I thought this was very pretty, Rasa (overlooking the facts that the computer voices lack life, and there are no dynamics).

Did you compose this piece yourself? Or just arrange it as a choral piece, from some other kind of work?


----------



## Rasa

I just received the melody and put the rest under it.


----------



## Krummhorn

Wonderfully done. 
I like the moving harmonies in the lower voices when the soprano is holding. 

Have you done more compositions like this?


----------



## Rasa

yes, but this is the only one that doesn't explode in an ugly mess of dissonant harmony. Since this was an assignment, I kept it low on the dissonances.

The reason the moving harmonies work is because they're not really moving harmonies, but just the same harmonies as in the exposition with some simple passage and appogiatura notes. It sound moving, because the bass line has them. This ensures it remains harmonically stable while providing a certain polyphony. Cut all the embellishments, and the first and second repeat are exactly the same.
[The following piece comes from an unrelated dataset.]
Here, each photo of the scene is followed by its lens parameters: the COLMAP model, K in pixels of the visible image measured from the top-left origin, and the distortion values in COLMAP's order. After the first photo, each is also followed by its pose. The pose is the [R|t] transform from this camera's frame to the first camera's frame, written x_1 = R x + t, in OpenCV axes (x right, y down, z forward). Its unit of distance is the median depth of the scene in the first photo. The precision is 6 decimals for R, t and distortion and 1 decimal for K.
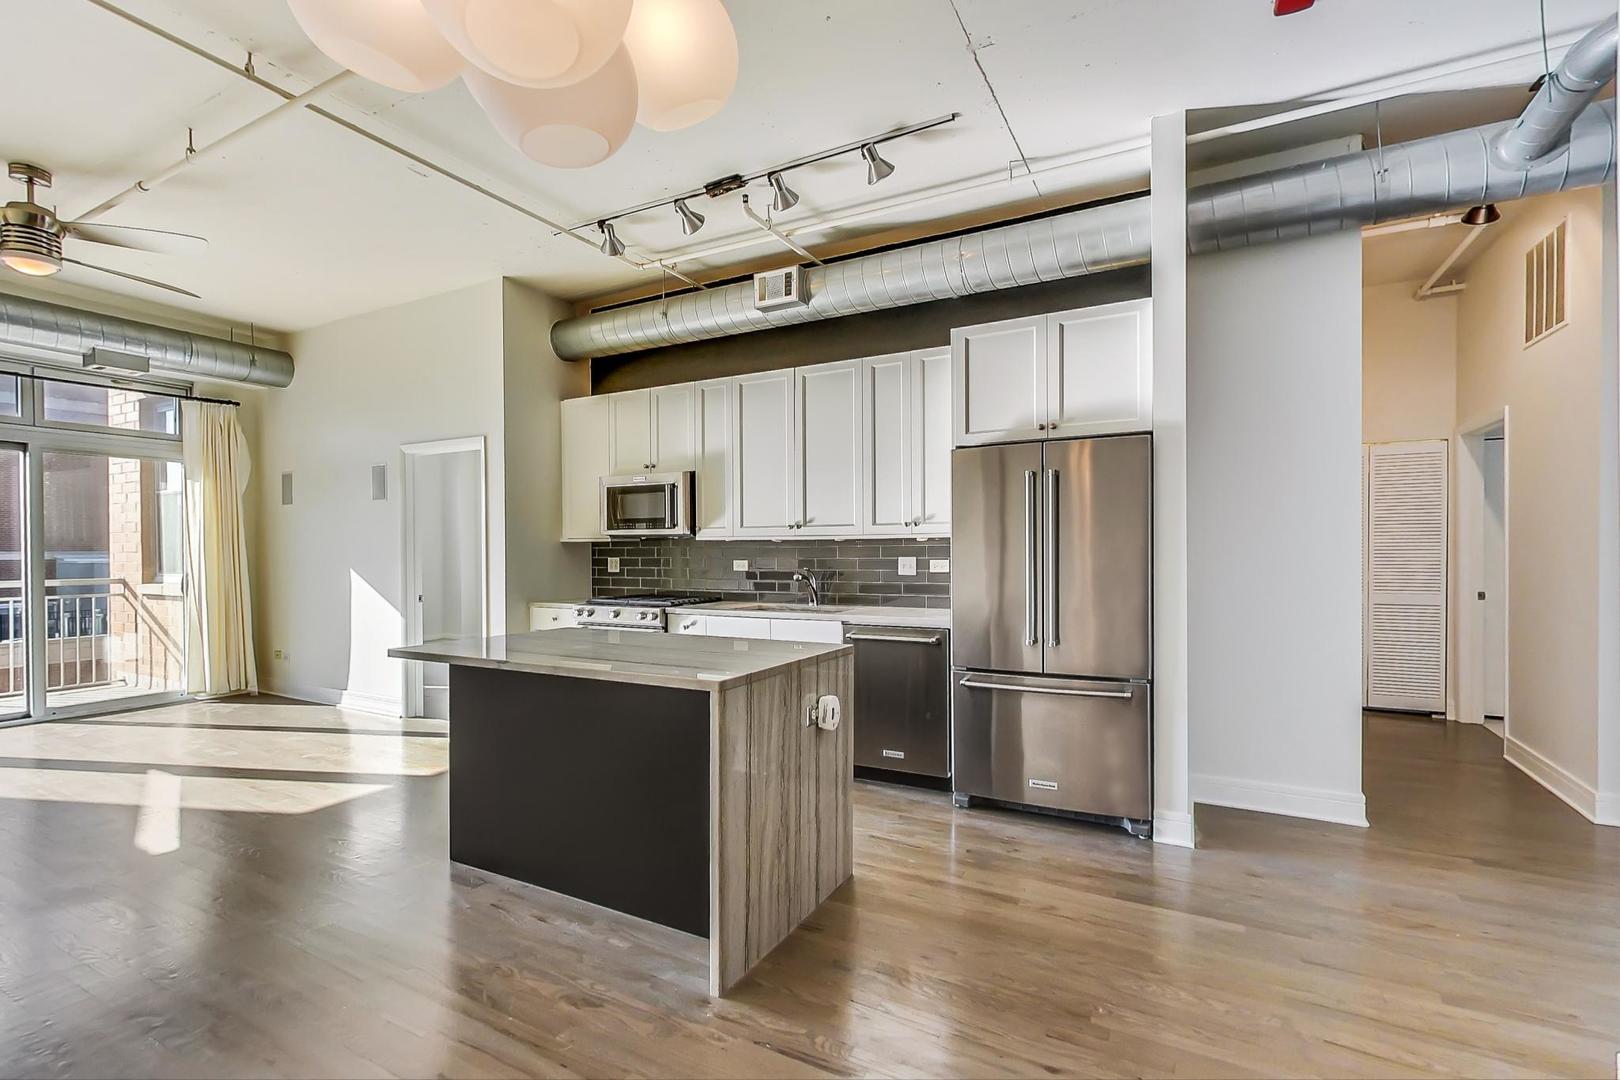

Here's an example of what I find amusing to arrange: (Beautiful Love)

As you can hear, this is first of all in a jazzy style. Unlike in the other one, the dissonances are harder and I don't avoid cutting into them hard. But I think it's similar in the attempt to create polyphony against the soprano line (I like the tenor in this)

I guess if I want my arrangements to be acceptable, I need to cut down on the dissonance, and pay more attention to the harmonies that are part of the basic harmonic rythm, instead of just looking for the special chords all the time.


----------



## Rasa

This got me thinking. Maybe we could take a short melody and all arange it for a certain ensemble, and see what everybody comes up with  purely as an academic spielerei...


----------



## SenorTearduct

Lets do it!.. Someone can upload it via midi to this forum, and we can post the results here or somthing...


----------



## chillowack

Rasa, I thought "Beautiful Love" was great!
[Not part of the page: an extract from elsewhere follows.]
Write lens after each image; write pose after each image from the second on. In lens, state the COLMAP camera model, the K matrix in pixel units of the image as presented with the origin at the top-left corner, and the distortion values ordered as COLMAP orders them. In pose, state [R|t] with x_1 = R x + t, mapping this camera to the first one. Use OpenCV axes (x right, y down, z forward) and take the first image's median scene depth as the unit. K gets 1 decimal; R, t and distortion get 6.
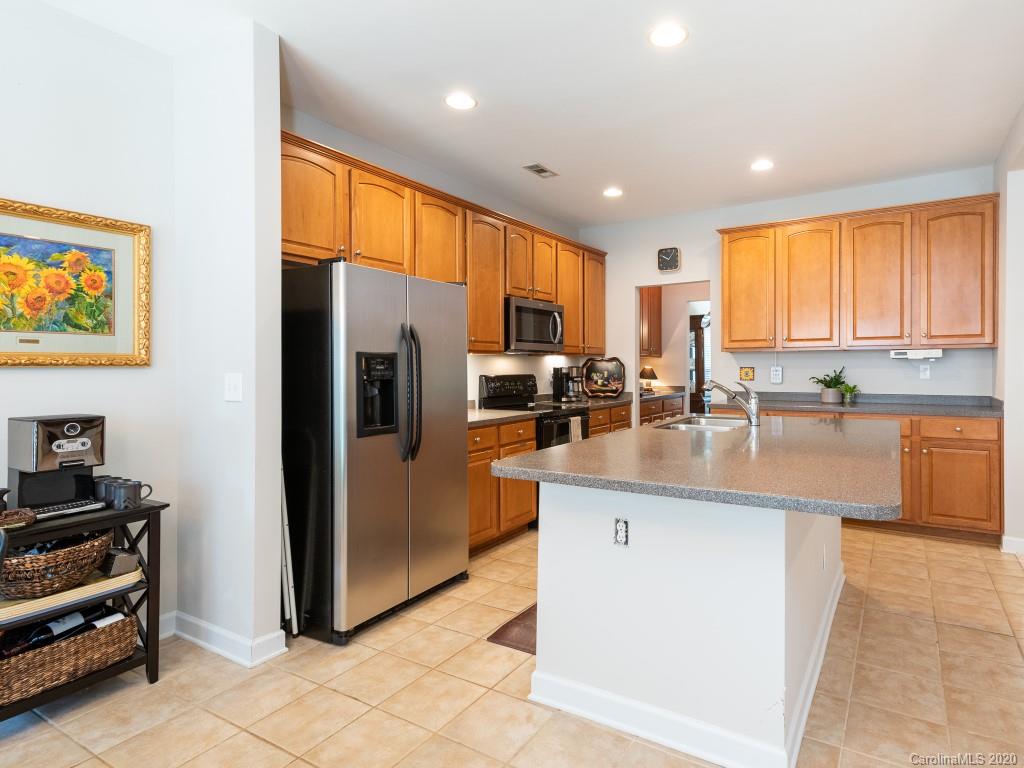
lens RADIAL K [[606.5, 0, 514.5], [0, 606.5, 376.3], [0, 0, 1]] dist [-0.003783, 0.002549]
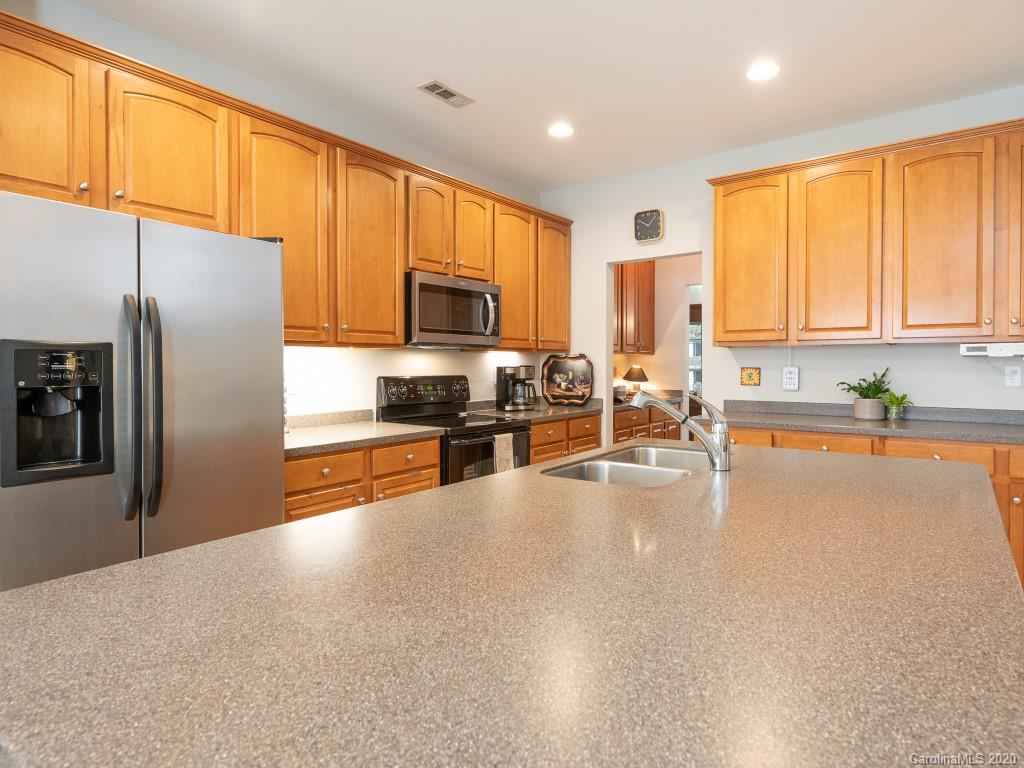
lens RADIAL K [[575.3, 0, 511.3], [0, 575.3, 375.1], [0, 0, 1]] dist [-0.005815, -0.002049]
pose [[0.995868, 0.006140, -0.090602, 0.170783], [-0.005867, 0.999977, 0.003284, -0.007044], [0.090620, -0.002738, 0.995882, 0.301567]]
You have a definite talent for this kind of arrangment.


----------



## jcsd

I agree, I actually preferred the second piece to the first. Whilst the first was very easy on the ear, the second just sounded more interesting.


----------



## Rasa

Let's do something we all know: Autumn leaves. I think this is a good candidate because it can be solved in a light romantic style, utilising classical harmony, as well as a jazz style. This way, it should give two different renderings.

don't think you'll require a midi? Here is a leadsheet. Ofcourse, doesn't mean you have to follow the chords on the leadsheet. Next assignement we'll take a popular melody, keep genres switched up.


----------